> Selected extract:

BEGIN

(Rap Boy) Son just left home today

Arttillygirl

New Member
He's 18 yrs old and 2 months left at school where he would've gained a high school AND AA degree. We thought we'd come so far from when we posted in this forum before about his obsession with rap music.

He is grounded for a month because this week we found out he was lying to us and going to a bad part of town to be with a 26 year old girl who's supposed to be his music "promoter". She is living on disability supposedly due to an injury-I think she's on welfare. We tried to be open minded and so we asked her to dinner. It could've turned out worse but she's a low life in my opinion.
A few weeks ago we did a drug test on him and it came back positive for marijuana so we were suspecting her.

He had an appointment. to record his music (his myopic passion) at a studio and we agreed but since we don't believe him anymore the agreement was to put a gps on his phone in case he went somewhere else.

Well I found a text on his phone that verified she was the one giving him marijuana. So we had a talk about it and he became violent and smashed his phone, a picture, and assorted stuff in our home. My husband called the police. My son packed things into a plastic bag and left.

Now his education and future are in jeopardy and we all feel horrible
 

DammitJanet

Well-Known Member
Hi there. I remember you guys. Sorry you had to return under such circumstances.

So he hooked up with a 26 yo? Hmmm. I just get all icky over that. It doesnt bother me when its someone older being with someone a few years younger but when its someone being with a teen? Come on....really? Plus...she is doing drugs with him. Double ugh.

I think you all did the right thing in calling the cops over the violence. Cant put up with that. Witzend put it really well in a post over in PE. She said it much better than I am about to but she basically said that as parents we arent throwing the kids out, we are just telling them we have rules and we expect our families to live by these rules and anyone who cant can go elsewhere and live by their own rules. Makes perfect sense. She said it much better though...lol. Im sure your son will be okay. Our kids always seem to land on their feet.

END

Items from a data source
BEGIN

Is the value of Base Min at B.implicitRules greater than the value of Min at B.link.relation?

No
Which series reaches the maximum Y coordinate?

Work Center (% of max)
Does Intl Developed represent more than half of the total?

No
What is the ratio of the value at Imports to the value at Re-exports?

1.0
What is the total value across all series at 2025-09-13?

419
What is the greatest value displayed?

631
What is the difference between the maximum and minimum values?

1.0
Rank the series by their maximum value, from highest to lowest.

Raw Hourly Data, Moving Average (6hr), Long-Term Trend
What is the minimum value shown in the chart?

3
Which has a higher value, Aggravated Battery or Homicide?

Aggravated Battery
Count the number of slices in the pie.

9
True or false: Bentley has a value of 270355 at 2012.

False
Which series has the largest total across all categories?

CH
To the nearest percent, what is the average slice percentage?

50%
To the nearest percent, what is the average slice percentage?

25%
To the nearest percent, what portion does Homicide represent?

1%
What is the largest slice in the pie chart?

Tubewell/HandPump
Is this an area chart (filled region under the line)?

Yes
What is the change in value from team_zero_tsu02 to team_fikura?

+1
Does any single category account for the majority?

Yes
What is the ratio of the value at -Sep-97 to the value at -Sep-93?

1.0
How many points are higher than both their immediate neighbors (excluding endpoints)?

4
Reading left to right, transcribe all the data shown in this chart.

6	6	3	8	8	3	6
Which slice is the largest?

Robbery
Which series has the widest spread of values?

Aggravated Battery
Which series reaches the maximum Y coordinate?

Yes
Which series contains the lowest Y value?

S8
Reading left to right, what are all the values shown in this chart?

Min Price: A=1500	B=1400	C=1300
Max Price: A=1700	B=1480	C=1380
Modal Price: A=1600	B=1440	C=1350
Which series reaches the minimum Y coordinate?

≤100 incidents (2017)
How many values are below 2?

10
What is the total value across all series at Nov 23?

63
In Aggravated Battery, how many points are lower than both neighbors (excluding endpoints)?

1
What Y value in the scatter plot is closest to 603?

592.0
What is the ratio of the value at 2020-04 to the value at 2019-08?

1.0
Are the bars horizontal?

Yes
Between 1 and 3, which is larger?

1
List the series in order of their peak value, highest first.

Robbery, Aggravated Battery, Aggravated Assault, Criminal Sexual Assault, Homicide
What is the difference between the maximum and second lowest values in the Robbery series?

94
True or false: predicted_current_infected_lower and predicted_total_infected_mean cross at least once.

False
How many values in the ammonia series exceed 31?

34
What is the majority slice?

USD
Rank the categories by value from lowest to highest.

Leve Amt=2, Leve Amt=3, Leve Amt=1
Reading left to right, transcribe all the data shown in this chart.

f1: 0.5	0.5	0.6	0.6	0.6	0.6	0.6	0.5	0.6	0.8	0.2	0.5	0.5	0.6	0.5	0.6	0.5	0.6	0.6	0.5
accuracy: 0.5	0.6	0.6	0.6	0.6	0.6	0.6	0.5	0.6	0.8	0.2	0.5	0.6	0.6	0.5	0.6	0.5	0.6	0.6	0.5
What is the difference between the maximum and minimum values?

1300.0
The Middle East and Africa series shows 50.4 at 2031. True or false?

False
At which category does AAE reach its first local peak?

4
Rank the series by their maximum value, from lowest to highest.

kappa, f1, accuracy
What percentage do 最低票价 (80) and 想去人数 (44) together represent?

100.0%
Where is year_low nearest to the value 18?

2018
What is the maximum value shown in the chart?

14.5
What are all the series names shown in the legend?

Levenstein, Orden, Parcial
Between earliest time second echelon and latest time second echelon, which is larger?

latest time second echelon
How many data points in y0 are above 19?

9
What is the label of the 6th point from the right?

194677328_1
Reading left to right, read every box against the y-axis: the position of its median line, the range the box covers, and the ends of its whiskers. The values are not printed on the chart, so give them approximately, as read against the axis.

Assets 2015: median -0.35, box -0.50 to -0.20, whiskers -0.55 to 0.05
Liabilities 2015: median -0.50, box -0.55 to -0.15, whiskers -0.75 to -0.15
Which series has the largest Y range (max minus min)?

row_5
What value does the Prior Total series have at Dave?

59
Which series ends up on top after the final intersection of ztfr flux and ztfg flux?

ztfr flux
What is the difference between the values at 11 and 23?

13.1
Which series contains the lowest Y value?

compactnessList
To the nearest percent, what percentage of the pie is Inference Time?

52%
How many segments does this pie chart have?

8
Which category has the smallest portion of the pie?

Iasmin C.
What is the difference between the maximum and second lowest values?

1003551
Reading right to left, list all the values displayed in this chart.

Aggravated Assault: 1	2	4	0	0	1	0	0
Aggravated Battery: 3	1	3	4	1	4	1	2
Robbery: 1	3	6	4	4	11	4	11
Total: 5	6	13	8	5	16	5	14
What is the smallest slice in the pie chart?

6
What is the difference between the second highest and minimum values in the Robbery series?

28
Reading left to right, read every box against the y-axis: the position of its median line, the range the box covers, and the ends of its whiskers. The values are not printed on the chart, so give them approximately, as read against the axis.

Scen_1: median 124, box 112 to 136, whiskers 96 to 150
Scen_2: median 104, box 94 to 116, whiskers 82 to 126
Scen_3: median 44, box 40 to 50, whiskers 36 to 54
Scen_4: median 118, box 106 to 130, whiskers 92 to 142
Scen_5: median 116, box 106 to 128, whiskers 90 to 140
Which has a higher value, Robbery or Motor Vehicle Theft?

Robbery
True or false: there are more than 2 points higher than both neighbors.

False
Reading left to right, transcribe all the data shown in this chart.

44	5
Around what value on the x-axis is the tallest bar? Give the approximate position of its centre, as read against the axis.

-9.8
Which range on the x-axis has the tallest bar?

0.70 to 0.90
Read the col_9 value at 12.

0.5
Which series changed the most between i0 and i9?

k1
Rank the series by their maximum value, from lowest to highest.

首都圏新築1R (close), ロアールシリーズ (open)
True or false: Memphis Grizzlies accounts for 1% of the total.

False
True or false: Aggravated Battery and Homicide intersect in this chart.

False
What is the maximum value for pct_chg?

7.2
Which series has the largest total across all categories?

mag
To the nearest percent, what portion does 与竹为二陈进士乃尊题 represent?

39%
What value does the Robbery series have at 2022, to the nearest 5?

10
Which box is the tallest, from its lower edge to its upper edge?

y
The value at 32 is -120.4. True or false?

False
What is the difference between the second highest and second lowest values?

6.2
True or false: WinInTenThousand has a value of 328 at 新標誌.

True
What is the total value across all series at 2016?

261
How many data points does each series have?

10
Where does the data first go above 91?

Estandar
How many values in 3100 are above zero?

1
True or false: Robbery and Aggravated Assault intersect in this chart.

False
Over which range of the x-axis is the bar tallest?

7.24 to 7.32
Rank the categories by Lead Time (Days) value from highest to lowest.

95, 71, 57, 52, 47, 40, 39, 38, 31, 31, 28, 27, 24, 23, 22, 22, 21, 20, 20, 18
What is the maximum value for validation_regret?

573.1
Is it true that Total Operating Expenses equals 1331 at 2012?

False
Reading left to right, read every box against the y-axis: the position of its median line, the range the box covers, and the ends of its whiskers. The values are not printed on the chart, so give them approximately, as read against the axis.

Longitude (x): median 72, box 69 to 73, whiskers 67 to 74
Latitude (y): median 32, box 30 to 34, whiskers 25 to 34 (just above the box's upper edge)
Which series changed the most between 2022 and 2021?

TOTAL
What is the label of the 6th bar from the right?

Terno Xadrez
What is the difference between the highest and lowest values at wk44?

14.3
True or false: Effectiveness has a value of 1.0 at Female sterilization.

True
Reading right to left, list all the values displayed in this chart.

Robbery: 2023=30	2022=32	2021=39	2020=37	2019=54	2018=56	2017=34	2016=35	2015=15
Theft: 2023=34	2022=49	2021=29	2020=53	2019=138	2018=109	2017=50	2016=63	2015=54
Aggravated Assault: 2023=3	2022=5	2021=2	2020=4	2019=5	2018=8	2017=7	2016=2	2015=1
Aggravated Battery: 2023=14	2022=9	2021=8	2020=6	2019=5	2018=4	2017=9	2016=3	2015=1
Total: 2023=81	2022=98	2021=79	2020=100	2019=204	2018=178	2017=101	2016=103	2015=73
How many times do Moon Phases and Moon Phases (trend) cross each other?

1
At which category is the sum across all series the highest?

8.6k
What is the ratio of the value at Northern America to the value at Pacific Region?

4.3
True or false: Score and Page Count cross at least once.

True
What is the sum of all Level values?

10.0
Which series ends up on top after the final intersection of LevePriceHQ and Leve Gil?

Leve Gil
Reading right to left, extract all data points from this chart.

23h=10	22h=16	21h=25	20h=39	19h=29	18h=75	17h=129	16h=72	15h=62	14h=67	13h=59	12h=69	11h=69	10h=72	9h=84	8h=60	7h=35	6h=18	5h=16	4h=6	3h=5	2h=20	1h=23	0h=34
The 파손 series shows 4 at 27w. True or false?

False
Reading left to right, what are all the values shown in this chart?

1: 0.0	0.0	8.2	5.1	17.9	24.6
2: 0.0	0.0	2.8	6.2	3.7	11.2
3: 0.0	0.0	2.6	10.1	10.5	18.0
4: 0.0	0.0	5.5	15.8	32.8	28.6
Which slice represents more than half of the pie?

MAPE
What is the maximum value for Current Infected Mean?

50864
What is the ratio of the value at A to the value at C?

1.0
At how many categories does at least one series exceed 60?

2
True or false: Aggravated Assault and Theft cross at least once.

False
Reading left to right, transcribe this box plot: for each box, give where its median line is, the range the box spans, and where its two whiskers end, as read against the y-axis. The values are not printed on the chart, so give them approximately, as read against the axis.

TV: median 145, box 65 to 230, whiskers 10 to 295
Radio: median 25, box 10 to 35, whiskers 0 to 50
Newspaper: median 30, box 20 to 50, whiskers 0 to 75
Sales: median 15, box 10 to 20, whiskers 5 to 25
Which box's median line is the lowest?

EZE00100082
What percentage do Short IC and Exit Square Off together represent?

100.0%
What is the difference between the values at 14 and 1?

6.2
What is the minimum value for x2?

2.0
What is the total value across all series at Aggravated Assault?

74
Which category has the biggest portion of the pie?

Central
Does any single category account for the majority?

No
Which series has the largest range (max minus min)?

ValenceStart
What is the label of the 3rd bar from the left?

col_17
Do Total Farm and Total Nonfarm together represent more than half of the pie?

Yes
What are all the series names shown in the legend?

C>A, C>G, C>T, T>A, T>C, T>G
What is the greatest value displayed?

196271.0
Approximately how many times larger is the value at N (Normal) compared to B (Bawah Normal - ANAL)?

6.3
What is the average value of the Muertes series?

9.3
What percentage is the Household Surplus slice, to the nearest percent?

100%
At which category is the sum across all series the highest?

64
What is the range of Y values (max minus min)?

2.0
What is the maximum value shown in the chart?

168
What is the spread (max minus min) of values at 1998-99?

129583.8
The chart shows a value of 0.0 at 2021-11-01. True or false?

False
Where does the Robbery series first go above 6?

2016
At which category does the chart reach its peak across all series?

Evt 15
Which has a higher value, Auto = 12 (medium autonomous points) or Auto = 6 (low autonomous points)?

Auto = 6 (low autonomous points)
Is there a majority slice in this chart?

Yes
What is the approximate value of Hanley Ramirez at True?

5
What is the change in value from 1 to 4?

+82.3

END

> Tasks:
1. Answer these questions using the forum thread about the son who left home:
(a) How old is the son?
(b) What did the drug test on him come back positive for?
(c) Who called the police after the son became violent?
2. For each statement, say whether it agrees with the forum thread about the son who left home. Answer yes or no, and quote the words from the thread that settle it.
(a) The woman acting as the son's music promoter is 26 years old.
(b) The parents refused to let the son go to the recording studio.
(c) The reply in the thread says calling the police was a mistake.
3. Transcribe the part of the forum thread about the son who left home between "Arttillygirl" and "with rap music.", inclusive.

> Outputs by task:
1.
(a) 18
(b) Marijuana
(c) The husband

2.
(a) Yes: "a 26 year old girl who's supposed to be his music "promoter""
(b) No: "at a studio and we agreed"
(c) No: "I think you all did the right thing in calling the cops over the violence."

3.
Arttillygirl

New Member
He's 18 yrs old and 2 months left at school where he would've gained a high school AND AA degree. We thought we'd come so far from when we posted in this forum before about his obsession with rap music.